La fattispecie in questione prima del suddetto intervento era stata qualificata dalla giurisprudenza di legittimità come circostanza attenuante ad effetto speciale e non già come titolo autonomo di reato, essendosi a riguardo posto in rilievo come nella stessa siano valorizzati elementi (come i mezzi, la modalità, le circostanze dell’azione, la qualità e quantità delle sostanze) che non altererebbero l’obiettività giuridica e la struttura di quelle previste nei precedenti commi dell’art. 73, ma si limiterebbero ad attribuire alle medesime una minore carica offensiva (cfr. ex plurimis, Sez. Un., n. 9148 del 31 maggio 1991, Parisi, Rv. 187930, ribadita dalle stesse Sezioni Unite, anche a seguito delle modifiche introdotte dalla L. n. 49 del 2006, art. 4-bis, Sentenza, n. 35737 del 24 giugno 2010, Rv. 247910).
Nella disposizione in questione la novella ha inserito innanzi tutto una clausola di sussidiarietà (“salvo che il fatto non costituisca più grave reato”). In secondo luogo, pur conservando l’originaria descrizione del nucleo caratterizzante la fattispecie materiale, ha provveduto ad inserirla tra due proposizioni e cioè “chiunque commette uno dei fatti previsti dal presente articolo” ed “è punito con le pene”, quest’ultima destinata a sostituire la precedente formula “si applicano le pene”. Infine è stato rimodulato il limite massimo edittale della pena detentiva, abbassato da sei a cinque anni di reclusione.
Ciò posto osserva la Corte: deve ritenersi che con le apportate modifiche il legislatore ha inteso mutare la qualificazione giuridica della fattispecie, trasformando quella che era considerata – come sopra ricordato – una circostanza attenuante in un titolo autonomo di reato, come può desumersi, in primo luogo, dalla stessa interpretazione letterale della norma.
Rilevano a tal proposito, oltre alla citata rubricazione dell’art. 2, in primo luogo, l’ambito di applicazione della norma che è segnato in negativo dalla configurabilità di un “più grave reato”, espressione da cui può desumersi che il fatto considerato dall’art. 73, comma 5 costituisca esso stesso già un “reato”.
In secondo luogo la espressa previsione di un soggetto attivo (“chiunque”) e di una condotta (“commette”) appaiono sicuramente indici sintomatici quanto mai significativi della volontà del legislatore di incriminare in maniera autonoma fatti la cui descrizione è pur sempre in parte mutuata da altre disposizioni incriminatrici, ma che nel citato comma 5 trovano una loro ulteriore caratterizzazione attraverso la descrizione delle condizioni che li rendono di “lieve entità”.

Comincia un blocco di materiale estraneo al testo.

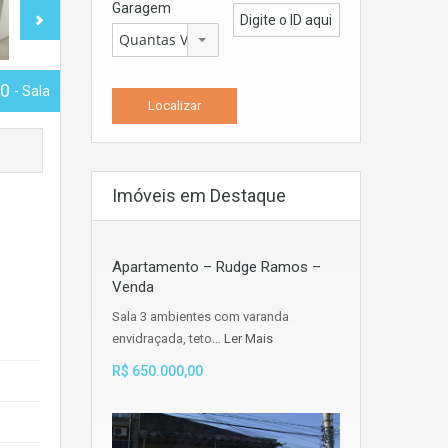
Garagem
Quantas Vagas
00
- Sala
Imóveis em Destaque
Apartamento – Rudge Ramos –
Venda
Sala 3 ambientes com varanda
envidraçada, teto…
Ler Mais
R$ 650.000,00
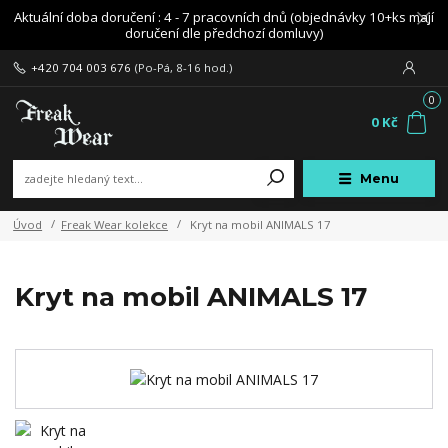
Aktuální doba doručení : 4 - 7 pracovních dnů (objednávky 10+ks mají
doručení dle předchozí domluvy)
+420 704 003 676
(Po-Pá, 8-16 hod.)
0
0 Kč
Menu
Úvod
Freak Wear kolekce
Kryt na mobil ANIMALS 17
Kryt na mobil ANIMALS 17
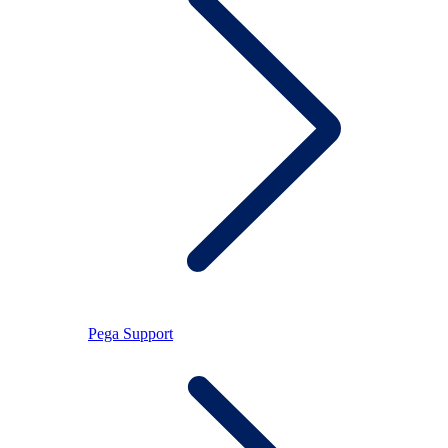
Pega Support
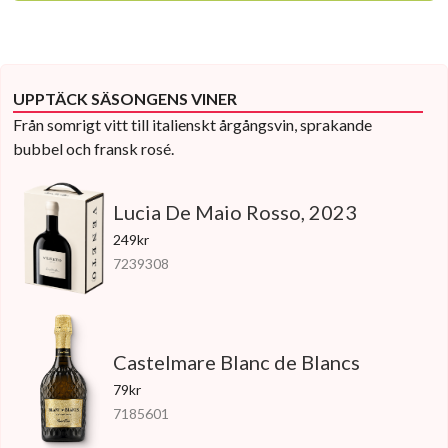
UPPTÄCK SÄSONGENS VINER
Från somrigt vitt till italienskt årgångsvin, sprakande
bubbel och fransk rosé.
Lucia De Maio Rosso, 2023
249kr
7239308
Castelmare Blanc de Blancs
79kr
7185601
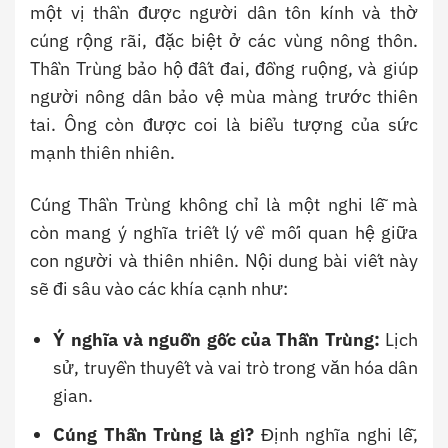
một vị thần được người dân tôn kính và thờ
cúng rộng rãi, đặc biệt ở các vùng nông thôn.
Thần Trùng bảo hộ đất đai, đồng ruộng, và giúp
người nông dân bảo vệ mùa màng trước thiên
tai. Ông còn được coi là biểu tượng của sức
mạnh thiên nhiên.
Cúng Thần Trùng không chỉ là một nghi lễ mà
còn mang ý nghĩa triết lý về mối quan hệ giữa
con người và thiên nhiên. Nội dung bài viết này
sẽ đi sâu vào các khía cạnh như:
Ý nghĩa và nguồn gốc của Thần Trùng:
Lịch
sử, truyền thuyết và vai trò trong văn hóa dân
gian.
Cúng Thần Trùng là gì?
Định nghĩa nghi lễ,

Peraltro l’intenzione di configurare “una nuova ipotesi di reato in luogo della previgente circostanza attenuante” emerge espressamente in termini dal comunicato stampa rilasciato dalla Presidenza del Consiglio dei Ministri all’esito del Consiglio dei Ministri n. 41 del 17 dicembre 2013 ed anche la relazione alla legge di conversione espressamente qualifica quella dell’art. 73, riformulato comma 5 come fattispecie autonoma di reato.
Né può trascurarsi la ratio complessiva della novella, alla cui base vi è infatti il desiderio di ridurre la presenza nella popolazione carceraria dei tossicodipendenti, assai spesso detenuti a seguito della commissione di fatti concernenti gli stupefacenti di contenuta gravità e dunque facilmente inquadrabili nello schema dell’art. 73, comma 5».